His latest endeavor with Alysoun, I think, is one of the best examples of this. Their commitment to the farm, the sanctuary, was a calling …. is a calling. It’s a testament to their shared beliefs, their values. Greg wouldn’t let a job disrupt that.
His commitment to his mom and his sister were also front and center in his life. His concern and caring were frequent topics for us. No matter what was going on in Greg’s life, he never lost perspective of that goal and those responsibilities.
Over the years, Greg and I shared a lot of road trips. We visited investors throughout the country and into Asia. It’s a bit sad that or all the traveling we did, we were probably two of the worst travelers I have ever known. Between air sickness, nausea, plugged ears – Greg and I saw ourselves with all of our defenses down. And it was the same Greg. The same Greg that was filling up the air bag was the guy you saw when he got promoted or recognized.

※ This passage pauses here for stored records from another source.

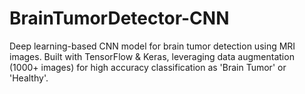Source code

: # BrainTumorDetector-CNN
Deep learning-based CNN model for brain tumor detection using MRI images. Built with TensorFlow &amp; Keras, leveraging data augmentation (1000+ images) for high accuracy classification as 'Brain Tumor' or 'Healthy'.
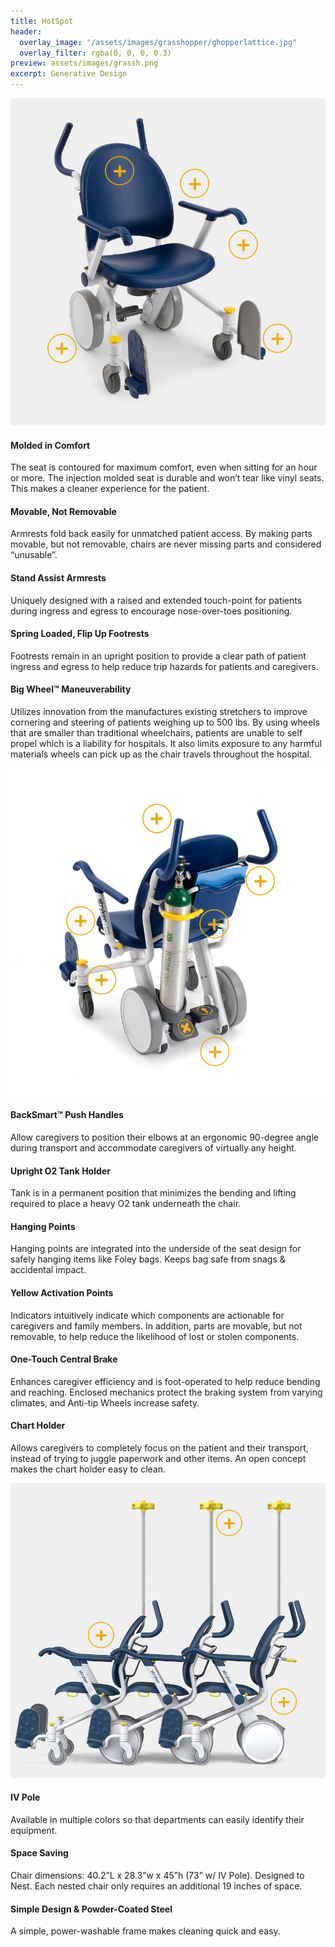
 ```yaml
---
title: HotSpot
header:
  overlay_image: "/assets/images/grasshopper/ghopperlattice.jpg"
  overlay_filter: rgba(0, 0, 0, 0.3)
preview: assets/images/grassh.png
excerpt: Generative Design
---
```


<div class="row">
    <div id ="hotspsotwrap" class="col-md-12">
        <div class="hsmap_center">
            <div id="hotspot-8231" class="hs-wrap responsive hs-loading">
                <img src="assets/images/hspot/solutions_patient_resized.jpg">
                <div class="hs-spot-object" data-type="rect" data-x="29.501563244257" data-y="17.355949870665" data-width="10.125" data-height="9.5030837218337" data-popup-position="left" data-visible="visible" data-tooltip-width="250" data-tooltip-auto-width="false">
                    <h4>Molded in Comfort</h4>
                    <p>The seat is contoured for maximum comfort, even when sitting for an hour or more. The injection molded seat is durable and won’t tear like vinyl seats. This makes a cleaner experience for the patient.</p>
                </div>
                <div class="hs-spot-object" data-type="rect" data-x="52.996503274242" data-y="21.204531844247" data-width="10.622563718141" data-height="9.9846623284123" data-popup-position="right" data-visible="visible" data-tooltip-width="250" data-tooltip-auto-width="false">
                    <h4>Movable, Not Removable</h4>
                    <p>Armrests fold back easily for unmatched patient access. By making parts movable, but not removable, chairs are never missing parts and considered “unusable”.</p>
                </div>
                <div class="hs-spot-object" data-type="rect" data-x="68.743442304727" data-y="39.848098925314" data-width="10.122313843078" data-height="9.5036907536908" data-popup-position="right" data-visible="visible" data-tooltip-width="250" data-tooltip-auto-width="false">
                    <h4>Stand Assist Armrests</h4>
                    <p>Uniquely designed with a raised and extended touch-point for patients during ingress and egress to encourage nose-over-toes positioning.</p>
                </div>
                <div class="hs-spot-object" data-type="rect" data-x="79.615881085336" data-y="68.233920279885" data-width="10.12243878061" data-height="9.86447002072" data-popup-position="right" data-visible="visible" data-tooltip-width="250" data-tooltip-auto-width="false">
                    <h4>Spring Loaded, Flip Up Footrests</h4>
                    <p>Footrests remain in an upright position to provide a clear path of patient ingress and egress to help reduce trip hazards for patients and caregivers.</p>
                </div>
                <div class="hs-spot-object" data-type="rect" data-x="11.130561245256" data-y="71.240953755669" data-width="10.372751124438" data-height="9.983852952603" data-popup-position="left" data-visible="visible" data-tooltip-width="250" data-tooltip-auto-width="false">
                    <h4>Big Wheel™ Maneuverability</h4>
                    <p>Utilizes innovation from the manufactures existing stretchers to improve cornering and steering of patients weighing up to 500 lbs. By using wheels that are smaller than traditional wheelchairs, patients are unable to self propel which is a liability for hospitals. It also limits exposure to any harmful materials wheels can pick up as the chair travels throughout the hospital.</p>
                </div>
            </div>
            <div class="hsmap_fixed_tooltip">
            </div>
        </div>
        <div class="hsmap_center">
            <div id="hotspot-7334" class="hs-wrap responsive hs-loading">
                <img src="assets/images/hspot/solutions_caregiver.jpg">
                <div class="hs-spot-object" data-type="rect" data-x="41.252250400679" data-y="10.499929733395" data-width="10.622313843078" data-height="9.8636606449106" data-popup-position="left" data-visible="visible" data-tooltip-width="250" data-tooltip-auto-width="false">
                    <h4>BackSmart™ Push Handles</h4>
                    <p>Allow caregivers to position their elbows at an ergonomic 90-degree angle during transport and accommodate caregivers of virtually any height.</p>
                </div>
                <div class="hs-spot-object" data-type="rect" data-x="59.247877587085" data-y="42.494353134068" data-width="10.372813593203" data-height="9.623276029526" data-popup-position="right" data-visible="visible" data-tooltip-width="250" data-tooltip-auto-width="false">
                    <h4>Upright O2 Tank Holder</h4>
                    <p>Tank is in a permanent position that minimizes the bending and lifting required to place a heavy O2 tank underneath the chair.</p>
                </div>
                <div class="hs-spot-object" data-type="rect" data-x="17.382185433162" data-y="41.652399948365" data-width="9.9976886556722" data-height="9.9836506086506" data-popup-position="left" data-visible="visible" data-tooltip-width="250" data-tooltip-auto-width="false">
                    <h4>Hanging Points</h4>
                    <p>Hanging points are integrated into the underside of the seat design for safely hanging items like Foley bags. Keeps bag safe from snags & accidental impact.</p>
                </div>
                <div class="hs-spot-object" data-type="rect" data-x="23.755748651553" data-y="59.694803147018" data-width="10.372751124438" data-height="9.7424566174566" data-popup-position="left" data-visible="visible" data-tooltip-width="250" data-tooltip-auto-width="false">
                    <h4>Yellow Activation Points</h4>
                    <p>Indicators intuitively indicate which components are actionable for caregivers and family members. In addition, parts are movable, but not removable, to help reduce the likelihood of lost or stolen components.</p>
                </div>
                <div class="hs-spot-object" data-type="rect" data-x="59.997940055851" data-y="81.705373595089" data-width="9.8728135932034" data-height="9.6230736855737" data-popup-position="right" data-visible="visible" data-tooltip-width="250" data-tooltip-auto-width="false">
                    <h4>One-Touch Central Brake</h4>
                    <p>Enhances caregiver efficiency and is foot-operated to help reduce bending and reaching. Enclosed mechanics protect the braking system from varying climates, and Anti-tip Wheels increase safety.</p>
                </div>
                <div class="hs-spot-object" data-type="rect" data-x="74.369941555101" data-y="29.384286117751" data-width="9.9977511244378" data-height="9.743265993266" data-popup-position="right" data-visible="visible" data-tooltip-width="250" data-tooltip-auto-width="false">
                    <h4>Chart Holder</h4>
                    <p>Allows caregivers to completely focus on the patient and their transport, instead of trying to juggle paperwork and other items. An open concept makes the chart holder easy to clean.</p>
                </div>
            </div>
            <div class="hsmap_fixed_tooltip"></div>
        </div>
        <div class="hsmap_center">
            <div id="hotspot-2014" class="hs-wrap responsive hs-loading">
                <img src="assets/images/hspot/solutions_hospital1.jpg">
                <div class="hs-spot-object" data-type="rect" data-x="65.125" data-y="8.2486647335603" data-width="9" data-height="10.160427807487" data-popup-position="bottom" data-visible="visible" data-tooltip-width="250" data-tooltip-auto-width="false">
                    <h4>IV Pole</h4>
                    <p>Available in multiple colors so that departments can easily identify their equipment.</p>
                </div>
                <div class="hs-spot-object" data-type="rect" data-x="23.75" data-y="46.483958851207" data-width="10" data-height="10.026737967914" data-popup-position="top" data-visible="visible" data-tooltip-width="250" data-tooltip-auto-width="false">
                    <h4>Space Saving</h4>
                    <p>Chair dimensions: 40.2”L x 28.3”w x 45”h (73” w/ IV Pole). Designed to Nest. Each nested chair only requires an additional 19 inches of space.</p>
                </div>
                <div class="hs-spot-object" data-type="rect" data-x="82" data-y="69.344921418052" data-width="9.25" data-height="9.7593582887701" data-popup-position="top" data-visible="visible" data-tooltip-width="250" data-tooltip-auto-width="false">
                    <h4>Simple Design & Powder-Coated Steel</h4>
                    <p>A simple, power-washable frame makes cleaning quick and easy.</p>
                </div>
            </div>
            <div class="hsmap_fixed_tooltip"></div>
        </div>  
    </div>
</div>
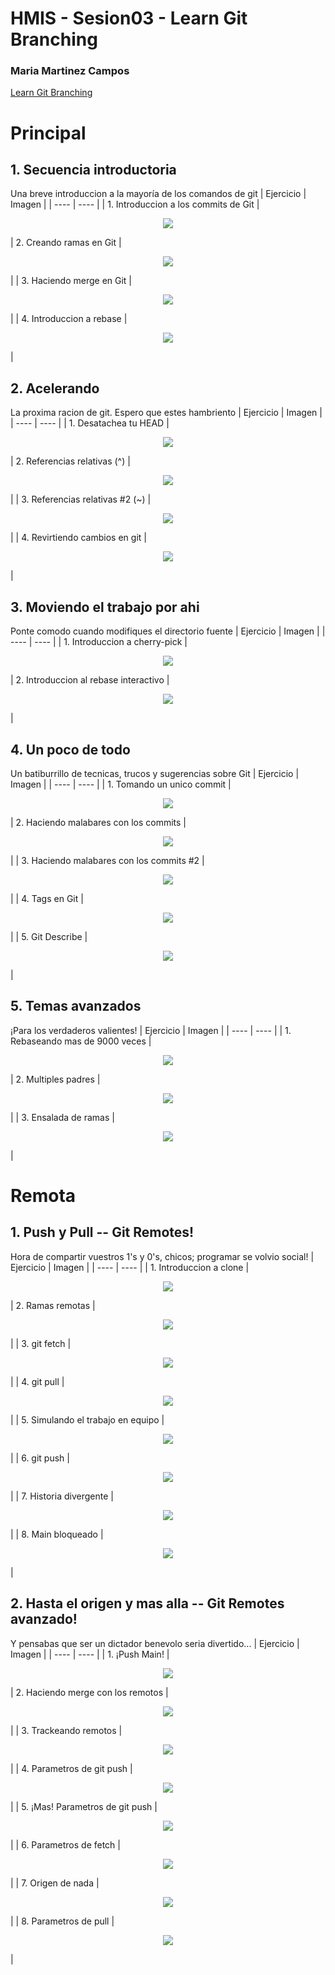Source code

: # HMIS - Sesion03 -  Learn Git Branching
### Maria Martinez Campos 
[Learn Git Branching](https://learngitbranching.js.org/)
# Principal 
## **1. Secuencia introductoria**
Una breve introduccion a la mayoría de los comandos de git
|  Ejercicio | Imagen |
| ---- | ---- |
| 1. Introduccion a los commits de Git | <p align="center"> <img src=imagenes/sesion03/1.1.png></p>
| 2. Creando ramas en Git | <p align="center"> <img src=imagenes/sesion03/1.2.png></p> |
| 3. Haciendo merge en Git | <p align="center"> <img src=imagenes/sesion03/1.3.png></p> |
| 4. Introduccion a rebase | <p align="center"> <img src=imagenes/sesion03/1.4.png></p> |

## **2. Acelerando**
La proxima racion de git. Espero que estes hambriento
|  Ejercicio | Imagen |
| ---- | ---- |
| 1. Desatachea tu HEAD | <p align="center"> <img src=imagenes/sesion03/2.1.png></p>
| 2. Referencias relativas (^) | <p align="center"> <img src=imagenes/sesion03/2.2.png></p> |
| 3. Referencias relativas #2 (~) | <p align="center"> <img src=imagenes/sesion03/2.3.png></p> |
| 4. Revirtiendo cambios en git | <p align="center"> <img src=imagenes/sesion03/2.4.png></p> |

## **3. Moviendo el trabajo por ahi**
Ponte comodo cuando modifiques el directorio fuente
|  Ejercicio | Imagen |
| ---- | ---- |
| 1. Introduccion a cherry-pick | <p align="center"> <img src=imagenes/sesion03/3.1.png></p>
| 2. Introduccion al rebase interactivo | <p align="center"> <img src=imagenes/sesion03/3.2.png></p> |

## **4. Un poco de todo**
Un batiburrillo de tecnicas, trucos y sugerencias sobre Git
|  Ejercicio | Imagen |
| ---- | ---- |
| 1. Tomando un unico commit | <p align="center"> <img src=imagenes/sesion03/4.1.png></p>
| 2. Haciendo malabares con los commits | <p align="center"> <img src=imagenes/sesion03/4.2.png></p> |
| 3. Haciendo malabares con los commits #2 | <p align="center"> <img src=imagenes/sesion03/4.3.png></p> |
| 4. Tags en Git | <p align="center"> <img src=imagenes/sesion03/4.4.png></p> |
| 5. Git Describe | <p align="center"> <img src=imagenes/sesion03/4.5.png></p> |

## **5. Temas avanzados**
¡Para los verdaderos valientes!
|  Ejercicio | Imagen |
| ---- | ---- |
| 1. Rebaseando mas de 9000 veces | <p align="center"> <img src=imagenes/sesion03/5.1.png></p>
| 2. Multiples padres | <p align="center"> <img src=imagenes/sesion03/5.2.png></p> |
| 3. Ensalada de ramas | <p align="center"> <img src=imagenes/sesion03/5.3.png></p> |

# Remota
## **1. Push y Pull -- Git Remotes!**
Hora de compartir vuestros 1's y 0's, chicos; programar se volvio social!
|  Ejercicio | Imagen |
| ---- | ---- |
| 1. Introduccion a clone | <p align="center"> <img src=imagenes/sesion03/R1.1.png></p>
| 2. Ramas remotas | <p align="center"> <img src=imagenes/sesion03/R1.2.png></p> |
| 3. git fetch | <p align="center"> <img src=imagenes/sesion03/R1.3.png></p> |
| 4. git pull | <p align="center"> <img src=imagenes/sesion03/R1.4.png></p> |
| 5. Simulando el trabajo en equipo | <p align="center"> <img src=imagenes/sesion03/R1.5.png></p> |
| 6. git push | <p align="center"> <img src=imagenes/sesion03/R1.6.png></p> |
| 7.  Historia divergente | <p align="center"> <img src=imagenes/sesion03/R1.7.png></p> |
| 8. Main bloqueado | <p align="center"> <img src=imagenes/sesion03/R1.8.png></p> |

## **2. Hasta el origen y mas alla -- Git Remotes avanzado!**
Y pensabas que ser un dictador benevolo seria divertido...
|  Ejercicio | Imagen |
| ---- | ---- |
| 1. ¡Push Main! | <p align="center"> <img src=imagenes/sesion03/R2.1.png></p>
| 2. Haciendo merge con los remotos | <p align="center"> <img src=imagenes/sesion03/R2.2.png></p> |
| 3. Trackeando remotos | <p align="center"> <img src=imagenes/sesion03/R2.3.png></p> |
| 4. Parametros de git push | <p align="center"> <img src=imagenes/sesion03/R2.4.png></p> |
| 5. ¡Mas! Parametros de git push | <p align="center"> <img src=imagenes/sesion03/R2.5.png></p> |
| 6. Parametros de fetch | <p align="center"> <img src=imagenes/sesion03/R2.6.png></p> |
| 7. Origen de nada | <p align="center"> <img src=imagenes/sesion03/R2.7.png></p> |
| 8. Parametros de pull | <p align="center"> <img src=imagenes/sesion03/R2.8.png></p> |
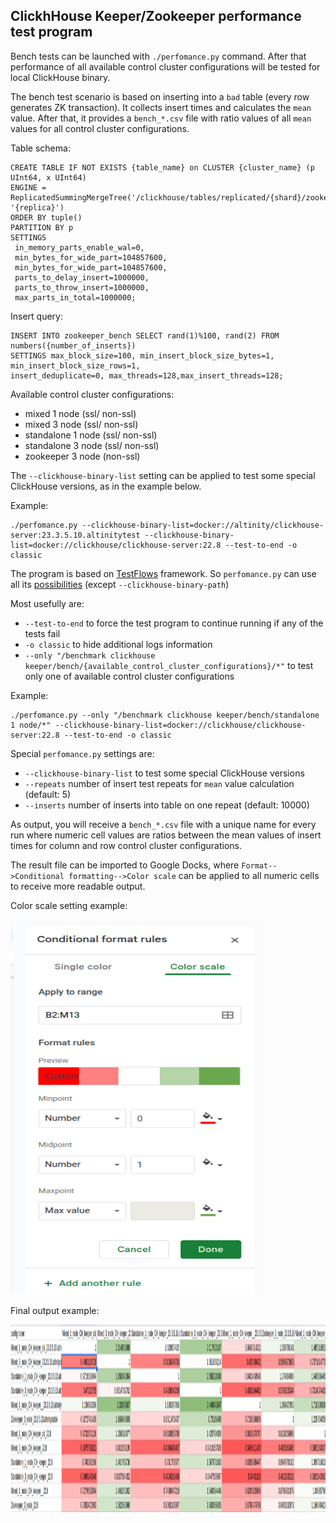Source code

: ## ClickhHouse Keeper/Zookeeper performance test program

Bench tests can be launched with `./perfomance.py` command. After that performance of all available control cluster 
configurations will be tested for local ClickHouse binary. 

The bench test scenario is based on inserting into a `bad` table (every row generates ZK transaction). It collects 
insert times and calculates the `mean` value. After that, it provides a `bench_*.csv` file with ratio values of all 
`mean` values for all control cluster configurations.

Table schema:

```commandline
CREATE TABLE IF NOT EXISTS {table_name} on CLUSTER {cluster_name} (p UInt64, x UInt64)
ENGINE = ReplicatedSummingMergeTree('/clickhouse/tables/replicated/{shard}/zookeeper_bench', '{replica}')
ORDER BY tuple() 
PARTITION BY p 
SETTINGS 
 in_memory_parts_enable_wal=0,
 min_bytes_for_wide_part=104857600, 
 min_bytes_for_wide_part=104857600, 
 parts_to_delay_insert=1000000, 
 parts_to_throw_insert=1000000, 
 max_parts_in_total=1000000;
```

Insert query:

```commandline
INSERT INTO zookeeper_bench SELECT rand(1)%100, rand(2) FROM numbers({number_of_inserts}) 
SETTINGS max_block_size=100, min_insert_block_size_bytes=1, min_insert_block_size_rows=1, 
insert_deduplicate=0, max_threads=128,max_insert_threads=128;
```

Available control cluster configurations:

* mixed 1 node (ssl/ non-ssl)
* mixed 3 node (ssl/ non-ssl)
* standalone 1 node (ssl/ non-ssl)
* standalone 3 node (ssl/ non-ssl)
* zookeeper 3 node (non-ssl)


The `--clickhouse-binary-list` setting can be applied to test some special ClickHouse versions, as in the example below.

Example:
```commandline
./perfomance.py --clickhouse-binary-list=docker://altinity/clickhouse-server:23.3.5.10.altinitytest --clickhouse-binary-list=docker://clickhouse/clickhouse-server:22.8 --test-to-end -o classic
```

The program is based on [TestFlows](https://testflows.com/) framework. So `perfomance.py` can use all its
[possibilities](https://testflows.com/handbook/) (except `--clickhouse-binary-path`)

Most usefully are:

* `--test-to-end` to force the test program to continue running if any of the tests fail
* `-o classic` to hide additional logs information
* `--only "/benchmark clickhouse keeper/bench/{available_control_cluster_configurations}/*"` to test only one of available control cluster configurations

Example:

```commandline
./perfomance.py --only "/benchmark clickhouse keeper/bench/standalone 1 node/*" --clickhouse-binary-list=docker://clickhouse/clickhouse-server:22.8 --test-to-end -o classic

```

Special `perfomance.py` settings are:

* `--clickhouse-binary-list` to test some special ClickHouse versions
* `--repeats` number of insert test repeats for `mean` value calculation (default: 5)
* `--inserts` number of inserts into table on one repeat (default: 10000)



As output, you will receive a `bench_*.csv` file with a unique name for every run where numeric cell values are ratios 
between the mean values of insert times for column and row control cluster configurations.

The result file can be imported to Google Docks, where `Format-->Conditional formatting-->Color scale` can be applied 
to all numeric cells to receive more readable output.

Color scale setting example:

<img src="Color_scale.png" alt="Color scale img" width="400" height="600">

Final output example:

<img src="final_output.png" alt="final output img" width="1500" height="300">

He was just Greg. He had no pretenses – ever.
I started asking people around the office the other day – I said, “so what’s your favorite memory of Greg?” And a little bit surprising to me was something that they remember most was his salty humor. For some of those in the room. I think it wasn’t for all of them, because Greg knew his audience really well, and for those that appreciated it, he could play with the best of them. Whether it was turning off your office lights, flipping you off, telling you you were terrible things, you couldn’t help but burst out in laughter, and just love his uncontrolled joy in those moments, and you shared with them.
He never ceased to amaze me. He was beyond entertaining – I think he was enthralling. He captured our attention and our hearts all at the same time. So my heart goes out to Alysoun and to all of us here today. I really struggle with the events. Particularly with the accident and it all. He gave us so much, and he had so much more to give.
But what gives me some solace is this kooky vacation I took my family on a couple years ago. We were in Mexico and we were trying to understand more of the Mayan culture and the rest, and there were all these gift shops throughout with skulls decorated in all sorts of different ways. Beautiful. So I asked one of the artists – I said, you know, so what’s the fascination with death…and skulls… and art? And he described moments later kind of his own belief his own belief about life, which I find very useful in times like this.
And for him he said something that beings as we know them have two passings from this world. First they separate from their physical selves. We celebrate and we come together in those moments. He said, but, the more important passing in life is how long are you remembered? How long does that person stay with you?
Greg is off the charts going to have longevity in that regard.
For me, I won’t forget Greg, or the time we shared. I doubt you will, either. With each memory I’ll feel the same warmth, the same smile that he produced in each one of us.
Long live Greg’s memory with each and every one of you. Thank you.